Even if some form of withdrawal deal is agreed, that doesn’t mean things will stay the same as they are now. There will inevitably be new processes and institutions, acting in parallel within the EU and the UK.
At least, they’ll start off parallel, but inevitably there will be some divergence. Particularly when it comes to regulatory decisions. Even if the legal frameworks are directly transposed, there is always room for differences of interpretation. At a February meeting on policy priorities for UK chemicals regulation post-Brexit – held by the Westminster Energy, Environment and Transport Forum – Dave Bench, director of EU exit at the UK’s Health and Safety Executive, captured it well: ‘Having the same framework doesn’t mean that there won’t be different decisions, even within the current frameworks.’ Already, within the EU, member states can make their own decisions about products that the EU has approved centrally, and apply tighter criteria. ‘The way we operate now, we don’t always think the same – our conclusions aren’t always the same on the basis of the same dossier. Some of these dossiers are enormously complex, it’s almost unimaginable that two sets of very competent experts would come to the same conclusion,’ Bench continued.
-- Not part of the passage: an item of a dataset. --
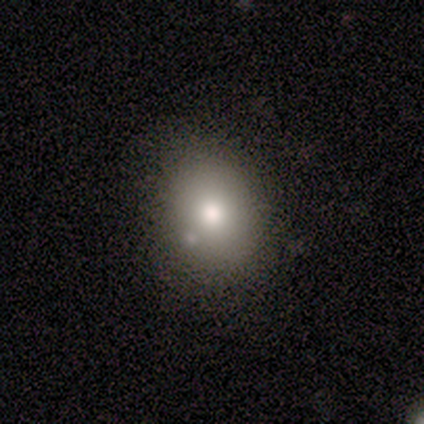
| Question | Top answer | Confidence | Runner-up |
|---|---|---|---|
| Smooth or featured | star or artifact | 50% | smooth (25%) |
That presents both challenges and opportunities. There is a desire to maintain as close an alignment between the EU and UK as possible, so as to keep trade as frictionless as possible. This is particularly acute for chemicals, as components and ingredients can cross borders multiple times during the course of manufacturing a finished, formulated product. That means making sure all those ingredients and components are approved in both markets.
But equally, there is an opportunity for the UK to take its own line on issues where, perhaps, decisions have become more politicised and less reliant on scientific evidence. That might include agricultural biotechnology and genetically modified crops, and the various new families of advanced medical treatments such as stem cell and gene therapies, RNA interference or even gene editing.
That’s not to say the UK should have more lax or business-friendly regulations. If anything we should look to increase standards of health and environmental protection – guided by the best scientific evidence. But there is scope to make the process more streamlined when it only has to apply to the UK and not the diversity of the entire EU bloc.